View on GitHub

DATA310

DATA 310 - Professor Frazier; MWF 1200-1250

Machine Learning Final Project

Rugby World Cup: Creating a Model that Predicts Point Differentials

For my final project, I chose to collect data on the rugby games played during the Rugby World Cup, and try to build a model that predicts the points by which a team won or lost a game. Variables included in my data are win or loss, point differential, meters run, runs, clean breaks, offloads, turnovers conceded, possession percent, territory percent, scrums won, scrums won percent, lineouts won, lineouts won percent, red cards, yellow cards, and penalties conceded.

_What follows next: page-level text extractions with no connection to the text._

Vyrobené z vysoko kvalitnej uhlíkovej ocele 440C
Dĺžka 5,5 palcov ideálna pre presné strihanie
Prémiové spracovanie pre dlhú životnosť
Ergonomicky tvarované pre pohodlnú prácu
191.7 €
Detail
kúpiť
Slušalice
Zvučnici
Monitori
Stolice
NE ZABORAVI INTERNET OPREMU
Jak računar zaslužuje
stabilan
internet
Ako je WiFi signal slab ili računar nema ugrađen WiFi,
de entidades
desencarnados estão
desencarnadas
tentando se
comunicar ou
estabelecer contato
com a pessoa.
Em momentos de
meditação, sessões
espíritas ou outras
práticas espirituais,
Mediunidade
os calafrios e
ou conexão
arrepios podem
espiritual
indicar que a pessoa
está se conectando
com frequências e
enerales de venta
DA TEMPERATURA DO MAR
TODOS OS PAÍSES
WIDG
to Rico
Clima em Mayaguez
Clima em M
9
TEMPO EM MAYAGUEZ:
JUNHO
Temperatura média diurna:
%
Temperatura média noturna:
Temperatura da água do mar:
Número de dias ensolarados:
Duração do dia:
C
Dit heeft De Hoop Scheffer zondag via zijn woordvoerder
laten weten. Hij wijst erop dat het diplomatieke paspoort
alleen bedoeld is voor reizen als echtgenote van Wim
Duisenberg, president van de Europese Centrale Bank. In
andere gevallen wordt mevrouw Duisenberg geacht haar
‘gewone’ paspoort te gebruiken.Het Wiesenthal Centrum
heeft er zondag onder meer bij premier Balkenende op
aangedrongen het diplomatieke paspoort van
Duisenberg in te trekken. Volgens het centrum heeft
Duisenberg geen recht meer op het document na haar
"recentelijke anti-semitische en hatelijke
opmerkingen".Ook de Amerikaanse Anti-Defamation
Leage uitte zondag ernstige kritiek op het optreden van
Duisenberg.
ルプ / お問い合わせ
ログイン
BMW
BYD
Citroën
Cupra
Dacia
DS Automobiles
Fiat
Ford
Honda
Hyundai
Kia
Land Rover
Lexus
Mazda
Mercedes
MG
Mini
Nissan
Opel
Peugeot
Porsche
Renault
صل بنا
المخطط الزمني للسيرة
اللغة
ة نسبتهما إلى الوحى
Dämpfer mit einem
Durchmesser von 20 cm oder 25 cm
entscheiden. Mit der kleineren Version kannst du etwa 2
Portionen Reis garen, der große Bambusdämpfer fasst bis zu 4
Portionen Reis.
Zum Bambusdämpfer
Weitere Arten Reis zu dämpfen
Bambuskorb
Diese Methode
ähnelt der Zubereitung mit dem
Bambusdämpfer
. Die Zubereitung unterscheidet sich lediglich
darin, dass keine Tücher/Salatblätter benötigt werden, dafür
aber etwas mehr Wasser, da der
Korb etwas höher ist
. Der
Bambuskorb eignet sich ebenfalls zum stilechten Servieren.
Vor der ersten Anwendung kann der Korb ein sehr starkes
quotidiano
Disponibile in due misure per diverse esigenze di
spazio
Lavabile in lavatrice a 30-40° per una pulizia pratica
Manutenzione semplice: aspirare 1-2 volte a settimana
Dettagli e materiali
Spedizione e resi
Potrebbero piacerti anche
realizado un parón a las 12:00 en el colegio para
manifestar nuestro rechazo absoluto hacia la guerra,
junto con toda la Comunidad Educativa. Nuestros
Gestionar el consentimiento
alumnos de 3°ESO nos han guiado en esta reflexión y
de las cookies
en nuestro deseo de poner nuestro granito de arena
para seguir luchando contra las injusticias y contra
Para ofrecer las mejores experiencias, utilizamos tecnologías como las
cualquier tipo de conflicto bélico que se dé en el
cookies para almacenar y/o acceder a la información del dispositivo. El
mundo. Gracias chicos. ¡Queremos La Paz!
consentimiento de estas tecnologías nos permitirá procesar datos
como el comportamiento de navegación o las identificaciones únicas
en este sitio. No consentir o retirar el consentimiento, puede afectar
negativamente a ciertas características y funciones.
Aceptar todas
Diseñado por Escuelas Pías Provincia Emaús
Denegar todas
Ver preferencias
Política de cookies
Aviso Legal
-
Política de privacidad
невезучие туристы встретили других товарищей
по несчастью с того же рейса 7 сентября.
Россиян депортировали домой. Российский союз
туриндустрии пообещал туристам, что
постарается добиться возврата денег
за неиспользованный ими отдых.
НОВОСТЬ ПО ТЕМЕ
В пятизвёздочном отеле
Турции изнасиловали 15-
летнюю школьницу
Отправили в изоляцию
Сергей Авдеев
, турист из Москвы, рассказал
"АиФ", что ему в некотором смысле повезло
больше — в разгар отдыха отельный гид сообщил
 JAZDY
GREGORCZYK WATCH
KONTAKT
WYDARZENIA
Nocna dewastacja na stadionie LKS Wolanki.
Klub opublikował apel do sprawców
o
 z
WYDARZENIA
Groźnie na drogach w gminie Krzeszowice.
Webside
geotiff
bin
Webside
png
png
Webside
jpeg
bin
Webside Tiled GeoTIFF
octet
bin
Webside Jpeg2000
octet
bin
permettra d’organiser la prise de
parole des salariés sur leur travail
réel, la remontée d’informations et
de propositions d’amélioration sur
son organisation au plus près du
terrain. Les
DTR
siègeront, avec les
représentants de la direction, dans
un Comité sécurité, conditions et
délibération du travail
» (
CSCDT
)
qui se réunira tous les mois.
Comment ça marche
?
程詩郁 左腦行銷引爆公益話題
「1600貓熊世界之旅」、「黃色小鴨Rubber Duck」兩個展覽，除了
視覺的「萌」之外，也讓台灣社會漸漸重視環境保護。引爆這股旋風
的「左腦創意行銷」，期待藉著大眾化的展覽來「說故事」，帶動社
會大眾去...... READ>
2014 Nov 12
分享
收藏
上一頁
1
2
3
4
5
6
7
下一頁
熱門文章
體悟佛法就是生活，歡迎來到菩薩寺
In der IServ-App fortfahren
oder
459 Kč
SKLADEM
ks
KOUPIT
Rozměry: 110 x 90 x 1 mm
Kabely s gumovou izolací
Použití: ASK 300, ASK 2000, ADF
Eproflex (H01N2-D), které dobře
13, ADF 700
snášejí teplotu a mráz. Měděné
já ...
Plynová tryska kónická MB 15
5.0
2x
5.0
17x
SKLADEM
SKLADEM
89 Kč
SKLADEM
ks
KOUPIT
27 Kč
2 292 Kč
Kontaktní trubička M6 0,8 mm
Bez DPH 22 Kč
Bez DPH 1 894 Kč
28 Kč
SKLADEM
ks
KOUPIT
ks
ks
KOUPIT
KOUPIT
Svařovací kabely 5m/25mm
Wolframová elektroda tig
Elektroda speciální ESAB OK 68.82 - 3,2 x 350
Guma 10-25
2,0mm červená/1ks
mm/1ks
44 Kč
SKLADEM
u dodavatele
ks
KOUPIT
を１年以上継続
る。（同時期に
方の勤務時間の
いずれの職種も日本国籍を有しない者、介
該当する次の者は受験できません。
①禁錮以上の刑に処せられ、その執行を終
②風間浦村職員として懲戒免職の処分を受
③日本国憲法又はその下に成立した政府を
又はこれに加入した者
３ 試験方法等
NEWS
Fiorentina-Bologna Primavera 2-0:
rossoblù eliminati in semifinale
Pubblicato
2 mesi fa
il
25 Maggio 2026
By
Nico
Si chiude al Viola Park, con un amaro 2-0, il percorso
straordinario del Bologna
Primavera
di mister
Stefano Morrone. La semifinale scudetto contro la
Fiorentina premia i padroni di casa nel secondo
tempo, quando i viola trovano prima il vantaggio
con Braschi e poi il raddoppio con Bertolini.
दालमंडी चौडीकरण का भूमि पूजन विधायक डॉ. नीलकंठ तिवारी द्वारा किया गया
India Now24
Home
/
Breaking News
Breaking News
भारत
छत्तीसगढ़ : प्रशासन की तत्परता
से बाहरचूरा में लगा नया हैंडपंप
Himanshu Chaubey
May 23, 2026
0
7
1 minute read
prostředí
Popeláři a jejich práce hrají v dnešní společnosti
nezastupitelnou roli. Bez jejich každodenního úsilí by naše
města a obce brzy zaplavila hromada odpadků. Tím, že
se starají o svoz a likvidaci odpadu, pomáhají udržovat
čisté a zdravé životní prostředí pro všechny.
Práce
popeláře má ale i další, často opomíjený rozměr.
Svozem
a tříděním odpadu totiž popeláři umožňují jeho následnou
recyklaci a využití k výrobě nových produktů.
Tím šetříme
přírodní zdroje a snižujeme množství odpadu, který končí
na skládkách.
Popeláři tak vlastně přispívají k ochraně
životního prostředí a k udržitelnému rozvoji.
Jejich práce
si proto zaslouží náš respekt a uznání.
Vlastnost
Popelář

In my attempt to get the best model possible, I ran three different models: linear, decision trees, and random forest. I also tried these three models on three different versions of the data. Because the data have a lot of dimensionality, I needed to figure out a way to do some dimensionality reduction. First, I used TSNE. Then, I tried to manually select a small number of variables I thought would be the best predictors of game outcomes. The variables I selected were meters run, clean breaks, offloads, turnovers conceded, lineouts won, and penalties conceded. The linear model on this data resulted in the lowest MSE obtained. I also wanted to see if the percentage of lineouts won would be a better variable to use than lineouts won, so I ran a third round of models using the same selected variables, just switching lineouts won for the variable indicating percentage of lineouts won. The results from this were not as good as the linear model from the previous round of models, so I concluded that lineouts won is the better variable to include in the model.